Но Корсак не слушал. Отломав прутик от оживающего куста, раздраженно похлопывал им по джинсовой штанине.

– Любопытный был ваш самоанализ,– наконец произнес он негромко. – Жалко таких людей, как вы. Ну ладно. Пошли обратно.

Время скоропалительных обращений в новую веру, подумал я. Или эпоха изобретенных в нервной спешке религий.

Мы меняемся, но и мир не стоит на месте. Мне-то что до этого. Что я делаю в этом городе, похожем на оскверненный склеп. Откуда меня вырвало и занесло сюда, как тополиный пух.

Опять нам пришлось пройти по коридорам, которые я помнил с давних времен, по мрачным туннелям, полным тайн и угроз, – непременной принадлежности ревнивой и самолюбивой идеи, придуманной, дабы превратить обветшалую планету в алмазный самородок, летящий в пустом пространстве без Бога. Но теперь здесь все по-другому. Полицейские упорно продолжают отмечать именины дежурного офицера, того самого, показавшегося мне похожим на Гиммлера человечка с выцветшими усиками и в очках в металлической оправе.

Царицей бала была Анаис, не то гостья, не то арестантка, бродившая в расшитом пончо по закоулкам комиссариата, прижимая к себе, точно неживого подкидыша, свой узел.

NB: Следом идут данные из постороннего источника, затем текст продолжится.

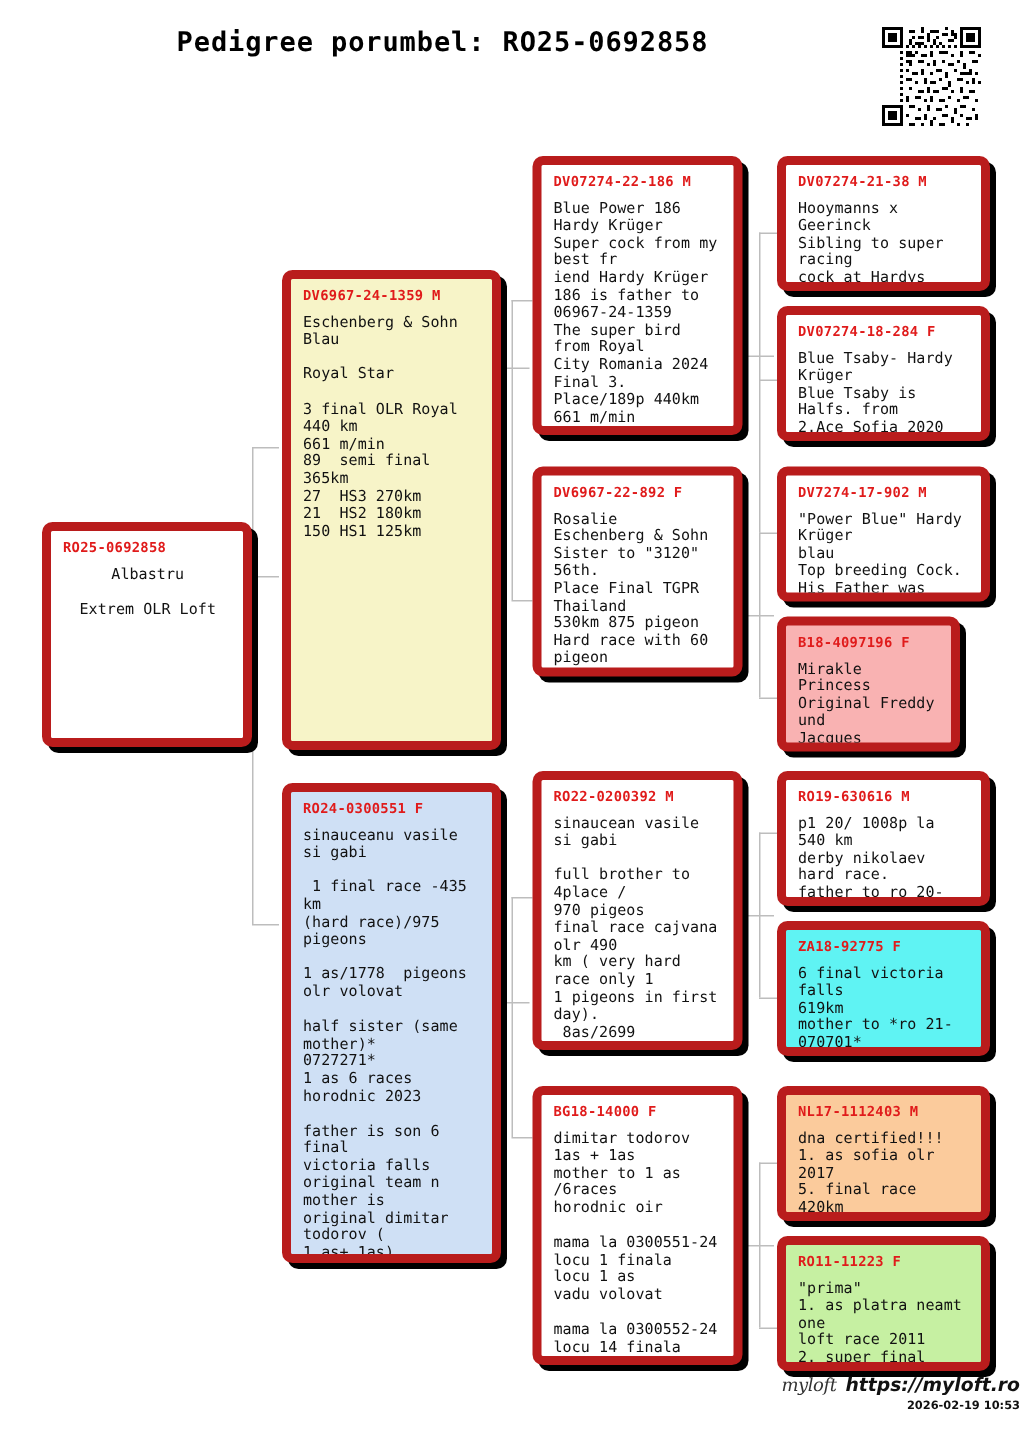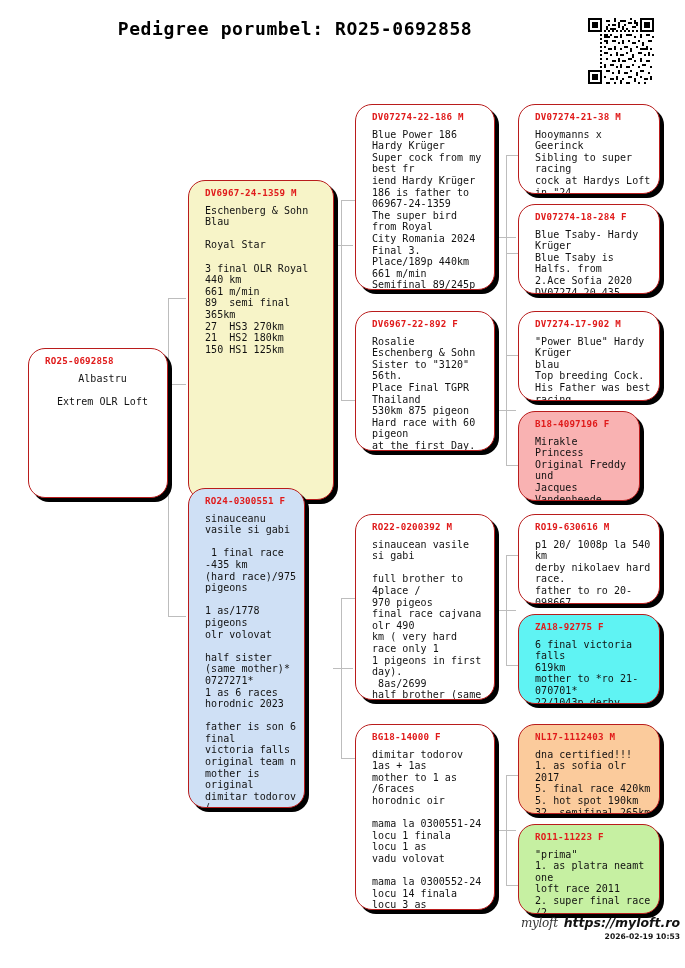--- a/index.html
+++ b/index.html
@@ -40,23 +40,23 @@
     top: 18px;
     width: 66px;
     height: 66px;
   }
   .qr-wrap svg { display: block; }
 
   
   .pbox {
     position: absolute;
     box-sizing: border-box;
-    border: 1px solid #b91c1c;
-    border-radius: 17px;
-    padding: 6px 7px 5px 16px;
+    border: 6px solid #b91c1c;
+    border-radius: 7px;
+    padding: 6px 7px 5px 8px;
     overflow: hidden;
     background: #ffffff;
     box-shadow: 4px 4px 0 0 #000000;
     line-height: 11.6px;
   }
   .pbox .ring {
     display: block;
     color: #e01b1b;
     font-weight: bold;
     font-size: 9.2px;
@@ -339,21 +339,21 @@
 Royal Star
 
 3 final OLR Royal 440 km
 661 m/min
 89  semi final 365km
 27  HS3 270km
 21  HS2 180km
 150 HS1 125km</span>
   </div>
 
-  <div class="pbox c-blue" style="left:188px; top:488px; width:117px; height:320px;">
+  <div class="pbox c-blue" style="left:188px; top:522px; width:146px; height:320px;">
     <span class="ring">RO24-0300551 F</span>
     <span class="body">sinauceanu vasile si gabi
 
  1 final race -435 km
 (hard race)/975 pigeons
 
 1 as/1778  pigeons
 olr volovat
 
 half sister (same mother)*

Корсак куда-то пропал, и я стал стучаться в разные комнаты, но почти все были заперты. В одной, правда, меня радостно поприветствовали:

– Добро пожаловать, пан депутат!

А во мне постепенно нарастал гнев. Вокруг страшный хаос, как перед надвигающейся бурей. Ужасающий гул перед взрывом. Что я, сам себя должен допросить, осудить и наказать. Если б я мог наступить огромной ножищей на этот старый дом, нашпигованный бессмысленным движением и воплями дебилов, моих так называемых братьев.

– Малыш, – подскочила ко мне Анаис, – на, прочти кусочек про Господа Бога, – и стала совать мне свой засаленный манускрипт.

– Я когда-то прогнала

Бога, как бешеного пса, а теперь ищу потерю, брожу по кабакам, канавам, кутузкам. А может, хочешь, чтобы я сама прочитала?

– Отцепись! Отстань и от меня, и от Господа Бога, – грубо сказал я, хотя намеревался выразиться интеллигентно, с использованием философской терминологии.

Анаис расплылась в демонстративно сладкой улыбке – видно, привыкла к хамству своего окружения.

В коридорах вдруг поднялась кутерьма, тщедушные полицейские забегали взад-вперед, на ходу застегивая ремни. А я наконец отыскал дверь своей камеры.

Президент делал гимнастику, поглядывая на окно, по которому ползли поблескивающие капли весеннего дождя.

– Кошмар, – отдуваясь, прохрипел он, как старая фисгармония. – Через полчаса начинается моя демонстрация.

– К черту все. Провались вы пропадом. Я больше не выдержу.

– О, о, хорошо говоришь, – обрадовался президент. – Да, наступает, а быть может, уже наступила новая эра. Ты заметил, что в нынешнем году две девятки? Девятка – это одухотворение. Девятка – это тирания духа.

– А я все вижу увеличенным. Окно огромное, нос огромный, капли дождя огромные.

– Европа пухнет. Европа собирается еще раз родить. Постучи в дверь. Пускай нас выпустят. Внимание, я падаю в обморок.

И повалился на свою койку. Пролежал минуту, раскинув руки, на скомканном одеяле. В непролазных дебрях его бороды отчаянно моргали черные, налитые кровью глазки.

– Президент, – сказал я, – у меня на этот год потрясающий гороскоп. Я могу совершить фантастический подвиг или сделать эпохальное открытие.

– Задыхаюсь, – простонал президент. – Разбей окно.

Как много раз в жизни, так и в ту минуту, в тот час я балансировал на грани сна и яви. Отрезвили меня, вернув к реальности, взрывы смеха в коридоре.